[Problem to work on] Repeat exactly the lines of the entries below from the one with "url(#park-tufts); stroke: #767858" through the one with "#8f2418; stroke: #eee4c6;", both ends included, and nothing else.

Stored data entries:
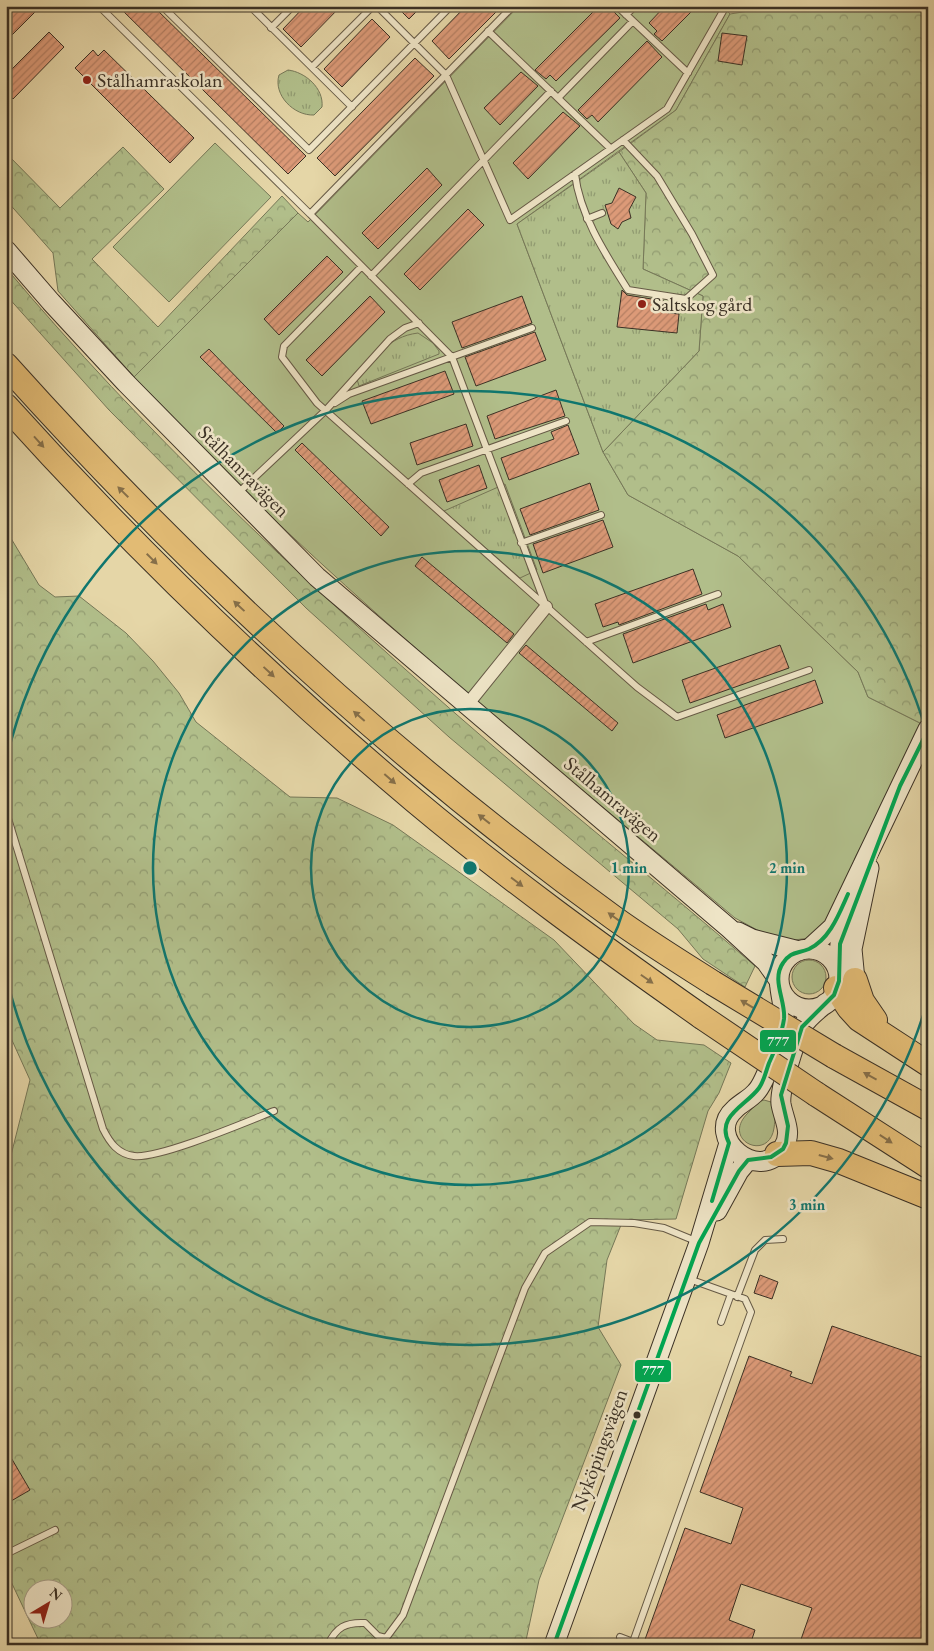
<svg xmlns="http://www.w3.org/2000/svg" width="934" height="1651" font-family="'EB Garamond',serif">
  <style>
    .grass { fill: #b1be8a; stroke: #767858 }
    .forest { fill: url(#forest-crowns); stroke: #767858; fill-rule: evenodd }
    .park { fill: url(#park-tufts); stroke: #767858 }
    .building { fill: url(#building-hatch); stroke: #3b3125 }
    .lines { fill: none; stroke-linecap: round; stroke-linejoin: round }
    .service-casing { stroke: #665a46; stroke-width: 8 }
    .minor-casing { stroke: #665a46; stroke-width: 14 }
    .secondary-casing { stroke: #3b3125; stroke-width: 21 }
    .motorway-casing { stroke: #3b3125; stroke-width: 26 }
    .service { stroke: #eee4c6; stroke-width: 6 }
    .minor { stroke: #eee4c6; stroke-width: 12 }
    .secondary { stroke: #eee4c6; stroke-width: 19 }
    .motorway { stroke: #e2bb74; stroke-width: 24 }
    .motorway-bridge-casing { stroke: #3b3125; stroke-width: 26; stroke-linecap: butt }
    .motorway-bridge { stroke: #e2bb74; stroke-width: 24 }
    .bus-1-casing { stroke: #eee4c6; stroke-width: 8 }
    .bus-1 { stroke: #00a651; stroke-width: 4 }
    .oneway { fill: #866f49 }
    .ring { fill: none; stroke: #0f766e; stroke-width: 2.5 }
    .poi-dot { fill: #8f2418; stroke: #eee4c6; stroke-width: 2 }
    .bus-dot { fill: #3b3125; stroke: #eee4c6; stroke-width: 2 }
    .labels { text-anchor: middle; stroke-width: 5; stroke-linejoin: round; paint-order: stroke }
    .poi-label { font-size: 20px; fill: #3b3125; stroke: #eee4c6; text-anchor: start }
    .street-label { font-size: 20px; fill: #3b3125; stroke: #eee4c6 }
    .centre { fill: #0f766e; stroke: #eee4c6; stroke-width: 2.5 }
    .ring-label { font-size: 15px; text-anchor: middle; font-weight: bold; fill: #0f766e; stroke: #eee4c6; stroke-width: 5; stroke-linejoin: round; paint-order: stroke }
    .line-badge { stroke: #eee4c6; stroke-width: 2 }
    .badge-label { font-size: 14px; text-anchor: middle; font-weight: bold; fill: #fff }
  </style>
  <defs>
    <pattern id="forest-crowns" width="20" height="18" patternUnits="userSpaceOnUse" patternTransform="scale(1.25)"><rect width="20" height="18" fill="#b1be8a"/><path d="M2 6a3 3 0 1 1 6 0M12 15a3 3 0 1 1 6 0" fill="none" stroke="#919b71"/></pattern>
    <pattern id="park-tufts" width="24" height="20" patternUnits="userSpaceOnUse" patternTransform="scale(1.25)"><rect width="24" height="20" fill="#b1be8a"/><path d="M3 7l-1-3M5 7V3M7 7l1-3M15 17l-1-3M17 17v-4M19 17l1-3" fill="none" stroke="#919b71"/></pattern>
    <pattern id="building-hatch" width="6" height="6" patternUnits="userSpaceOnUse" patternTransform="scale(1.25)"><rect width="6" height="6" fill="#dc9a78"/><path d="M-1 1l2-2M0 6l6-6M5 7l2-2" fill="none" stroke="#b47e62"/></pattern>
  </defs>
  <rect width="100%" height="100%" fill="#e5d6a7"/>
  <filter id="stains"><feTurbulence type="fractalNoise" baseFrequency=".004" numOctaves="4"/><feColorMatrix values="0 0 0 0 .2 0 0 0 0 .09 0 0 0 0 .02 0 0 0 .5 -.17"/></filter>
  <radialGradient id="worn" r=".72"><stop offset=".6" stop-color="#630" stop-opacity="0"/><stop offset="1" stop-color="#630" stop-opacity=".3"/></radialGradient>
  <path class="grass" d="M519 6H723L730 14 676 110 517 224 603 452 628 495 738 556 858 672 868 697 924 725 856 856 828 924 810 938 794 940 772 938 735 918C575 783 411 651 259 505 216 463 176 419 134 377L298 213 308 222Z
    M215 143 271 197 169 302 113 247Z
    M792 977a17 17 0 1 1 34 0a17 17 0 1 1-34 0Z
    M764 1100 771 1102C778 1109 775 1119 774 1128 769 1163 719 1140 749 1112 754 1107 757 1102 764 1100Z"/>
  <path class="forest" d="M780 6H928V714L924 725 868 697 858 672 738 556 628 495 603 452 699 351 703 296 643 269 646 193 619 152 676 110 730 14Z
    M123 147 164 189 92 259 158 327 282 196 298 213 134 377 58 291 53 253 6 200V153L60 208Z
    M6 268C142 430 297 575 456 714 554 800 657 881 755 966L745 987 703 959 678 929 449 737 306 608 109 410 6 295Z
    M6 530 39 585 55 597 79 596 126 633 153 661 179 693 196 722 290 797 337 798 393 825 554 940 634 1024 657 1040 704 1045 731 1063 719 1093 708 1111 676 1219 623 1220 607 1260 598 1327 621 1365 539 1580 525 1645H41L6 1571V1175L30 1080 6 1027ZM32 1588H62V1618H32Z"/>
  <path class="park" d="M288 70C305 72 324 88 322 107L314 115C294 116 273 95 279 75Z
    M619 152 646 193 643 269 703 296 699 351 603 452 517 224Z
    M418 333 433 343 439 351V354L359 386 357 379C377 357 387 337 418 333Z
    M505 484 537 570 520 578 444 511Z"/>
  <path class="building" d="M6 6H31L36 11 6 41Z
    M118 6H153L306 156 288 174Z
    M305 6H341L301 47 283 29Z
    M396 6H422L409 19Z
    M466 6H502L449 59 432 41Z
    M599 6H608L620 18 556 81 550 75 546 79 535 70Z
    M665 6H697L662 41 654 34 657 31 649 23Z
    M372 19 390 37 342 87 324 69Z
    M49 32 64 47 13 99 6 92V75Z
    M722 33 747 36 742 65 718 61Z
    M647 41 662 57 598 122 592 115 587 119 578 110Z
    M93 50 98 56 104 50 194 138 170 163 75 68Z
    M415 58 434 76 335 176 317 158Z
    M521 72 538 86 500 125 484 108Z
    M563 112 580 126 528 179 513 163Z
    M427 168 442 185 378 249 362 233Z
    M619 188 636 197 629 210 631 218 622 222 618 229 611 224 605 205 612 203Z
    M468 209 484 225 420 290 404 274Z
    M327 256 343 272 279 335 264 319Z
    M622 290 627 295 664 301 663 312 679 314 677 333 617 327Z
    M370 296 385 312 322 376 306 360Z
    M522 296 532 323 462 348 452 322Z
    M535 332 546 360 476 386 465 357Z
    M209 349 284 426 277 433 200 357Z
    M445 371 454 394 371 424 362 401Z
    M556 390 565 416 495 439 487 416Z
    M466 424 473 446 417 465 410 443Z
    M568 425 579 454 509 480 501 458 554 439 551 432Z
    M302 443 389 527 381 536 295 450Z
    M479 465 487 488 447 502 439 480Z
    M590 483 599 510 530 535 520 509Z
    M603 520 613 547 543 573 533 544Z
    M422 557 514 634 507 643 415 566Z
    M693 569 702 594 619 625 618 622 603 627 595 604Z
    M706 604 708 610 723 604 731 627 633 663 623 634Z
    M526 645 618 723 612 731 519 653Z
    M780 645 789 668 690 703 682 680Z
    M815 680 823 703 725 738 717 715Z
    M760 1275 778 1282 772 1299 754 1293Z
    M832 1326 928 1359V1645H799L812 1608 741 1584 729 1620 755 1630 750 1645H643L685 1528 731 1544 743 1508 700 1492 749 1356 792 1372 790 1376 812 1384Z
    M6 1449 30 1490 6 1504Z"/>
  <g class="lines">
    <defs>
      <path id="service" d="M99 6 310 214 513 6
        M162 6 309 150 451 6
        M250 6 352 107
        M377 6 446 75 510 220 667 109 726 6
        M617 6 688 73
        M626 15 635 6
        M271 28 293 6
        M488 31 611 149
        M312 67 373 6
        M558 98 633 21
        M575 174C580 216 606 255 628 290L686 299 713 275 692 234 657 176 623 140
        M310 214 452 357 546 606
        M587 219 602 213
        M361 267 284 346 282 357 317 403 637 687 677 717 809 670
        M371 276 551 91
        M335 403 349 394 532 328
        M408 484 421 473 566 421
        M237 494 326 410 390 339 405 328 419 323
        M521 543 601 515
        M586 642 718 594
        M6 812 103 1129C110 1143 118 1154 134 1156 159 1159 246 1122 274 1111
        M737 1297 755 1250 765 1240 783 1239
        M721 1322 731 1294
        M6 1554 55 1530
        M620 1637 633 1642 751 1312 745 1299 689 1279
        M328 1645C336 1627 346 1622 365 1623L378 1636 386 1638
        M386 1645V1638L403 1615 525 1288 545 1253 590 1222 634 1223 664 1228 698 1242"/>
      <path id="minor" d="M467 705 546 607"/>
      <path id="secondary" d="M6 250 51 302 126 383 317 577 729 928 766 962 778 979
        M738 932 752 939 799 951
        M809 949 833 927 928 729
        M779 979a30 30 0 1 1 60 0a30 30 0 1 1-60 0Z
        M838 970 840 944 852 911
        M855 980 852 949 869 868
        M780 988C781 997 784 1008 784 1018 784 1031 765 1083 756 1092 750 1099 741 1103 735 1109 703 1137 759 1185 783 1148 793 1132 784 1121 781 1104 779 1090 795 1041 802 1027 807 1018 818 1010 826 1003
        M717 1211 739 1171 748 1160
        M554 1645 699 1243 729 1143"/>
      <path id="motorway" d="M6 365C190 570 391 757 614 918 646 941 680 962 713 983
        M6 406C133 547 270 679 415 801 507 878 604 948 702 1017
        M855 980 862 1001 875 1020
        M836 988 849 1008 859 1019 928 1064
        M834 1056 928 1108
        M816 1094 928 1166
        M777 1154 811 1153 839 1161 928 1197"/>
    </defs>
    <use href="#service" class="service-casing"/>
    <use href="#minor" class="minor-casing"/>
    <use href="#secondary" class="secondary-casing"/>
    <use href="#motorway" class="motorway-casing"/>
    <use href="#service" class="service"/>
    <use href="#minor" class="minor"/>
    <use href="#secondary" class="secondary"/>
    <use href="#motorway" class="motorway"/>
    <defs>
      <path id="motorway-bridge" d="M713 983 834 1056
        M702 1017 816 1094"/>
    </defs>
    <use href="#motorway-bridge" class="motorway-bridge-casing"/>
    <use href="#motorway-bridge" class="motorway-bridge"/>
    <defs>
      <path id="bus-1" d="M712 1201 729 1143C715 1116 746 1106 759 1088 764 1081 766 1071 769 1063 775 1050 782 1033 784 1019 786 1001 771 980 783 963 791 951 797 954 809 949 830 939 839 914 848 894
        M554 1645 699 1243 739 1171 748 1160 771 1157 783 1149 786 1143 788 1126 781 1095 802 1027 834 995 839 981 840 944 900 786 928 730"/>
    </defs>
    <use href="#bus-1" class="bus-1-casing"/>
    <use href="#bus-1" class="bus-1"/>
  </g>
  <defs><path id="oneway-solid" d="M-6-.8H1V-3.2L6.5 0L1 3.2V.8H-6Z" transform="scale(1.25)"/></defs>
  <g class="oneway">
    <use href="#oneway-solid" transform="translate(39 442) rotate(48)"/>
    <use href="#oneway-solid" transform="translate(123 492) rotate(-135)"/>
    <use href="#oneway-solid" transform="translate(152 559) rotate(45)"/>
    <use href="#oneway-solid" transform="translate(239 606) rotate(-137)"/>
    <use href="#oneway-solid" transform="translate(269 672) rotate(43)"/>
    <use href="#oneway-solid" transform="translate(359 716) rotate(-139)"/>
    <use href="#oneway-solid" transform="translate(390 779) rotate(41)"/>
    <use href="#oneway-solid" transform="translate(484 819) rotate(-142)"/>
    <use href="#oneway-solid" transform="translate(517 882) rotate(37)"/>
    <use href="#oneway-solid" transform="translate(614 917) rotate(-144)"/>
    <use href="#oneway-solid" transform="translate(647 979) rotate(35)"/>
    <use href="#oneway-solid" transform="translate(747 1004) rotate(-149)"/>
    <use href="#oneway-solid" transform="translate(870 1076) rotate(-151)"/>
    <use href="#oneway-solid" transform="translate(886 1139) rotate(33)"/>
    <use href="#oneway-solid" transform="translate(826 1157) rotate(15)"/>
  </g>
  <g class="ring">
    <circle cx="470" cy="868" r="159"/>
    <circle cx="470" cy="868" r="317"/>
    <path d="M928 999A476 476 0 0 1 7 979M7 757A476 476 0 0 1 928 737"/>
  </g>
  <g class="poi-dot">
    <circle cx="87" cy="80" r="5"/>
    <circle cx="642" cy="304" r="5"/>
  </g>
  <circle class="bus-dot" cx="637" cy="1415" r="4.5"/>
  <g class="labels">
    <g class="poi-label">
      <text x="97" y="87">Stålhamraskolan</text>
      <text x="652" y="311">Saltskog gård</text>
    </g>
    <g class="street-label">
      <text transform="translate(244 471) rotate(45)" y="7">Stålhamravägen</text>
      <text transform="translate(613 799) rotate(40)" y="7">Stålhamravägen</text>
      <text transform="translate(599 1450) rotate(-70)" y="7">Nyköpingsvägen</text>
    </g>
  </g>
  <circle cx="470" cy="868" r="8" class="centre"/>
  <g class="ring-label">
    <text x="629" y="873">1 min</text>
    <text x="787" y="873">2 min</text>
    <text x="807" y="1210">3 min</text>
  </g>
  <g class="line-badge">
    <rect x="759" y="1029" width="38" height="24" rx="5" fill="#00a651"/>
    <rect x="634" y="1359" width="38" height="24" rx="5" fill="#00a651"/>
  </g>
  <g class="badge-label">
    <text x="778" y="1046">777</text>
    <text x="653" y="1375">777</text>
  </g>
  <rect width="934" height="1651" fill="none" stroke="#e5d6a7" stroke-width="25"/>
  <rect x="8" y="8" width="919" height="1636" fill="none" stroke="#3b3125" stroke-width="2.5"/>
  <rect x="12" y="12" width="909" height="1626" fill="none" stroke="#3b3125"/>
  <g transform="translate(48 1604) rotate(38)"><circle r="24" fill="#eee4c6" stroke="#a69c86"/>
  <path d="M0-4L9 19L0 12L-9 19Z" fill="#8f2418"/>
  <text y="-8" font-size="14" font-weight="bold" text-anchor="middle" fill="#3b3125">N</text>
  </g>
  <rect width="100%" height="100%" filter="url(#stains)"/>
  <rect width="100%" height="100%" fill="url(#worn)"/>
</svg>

[Result]
    .park { fill: url(#park-tufts); stroke: #767858 }
    .building { fill: url(#building-hatch); stroke: #3b3125 }
    .lines { fill: none; stroke-linecap: round; stroke-linejoin: round }
    .service-casing { stroke: #665a46; stroke-width: 8 }
    .minor-casing { stroke: #665a46; stroke-width: 14 }
    .secondary-casing { stroke: #3b3125; stroke-width: 21 }
    .motorway-casing { stroke: #3b3125; stroke-width: 26 }
    .service { stroke: #eee4c6; stroke-width: 6 }
    .minor { stroke: #eee4c6; stroke-width: 12 }
    .secondary { stroke: #eee4c6; stroke-width: 19 }
    .motorway { stroke: #e2bb74; stroke-width: 24 }
    .motorway-bridge-casing { stroke: #3b3125; stroke-width: 26; stroke-linecap: butt }
    .motorway-bridge { stroke: #e2bb74; stroke-width: 24 }
    .bus-1-casing { stroke: #eee4c6; stroke-width: 8 }
    .bus-1 { stroke: #00a651; stroke-width: 4 }
    .oneway { fill: #866f49 }
    .ring { fill: none; stroke: #0f766e; stroke-width: 2.5 }
    .poi-dot { fill: #8f2418; stroke: #eee4c6; stroke-width: 2 }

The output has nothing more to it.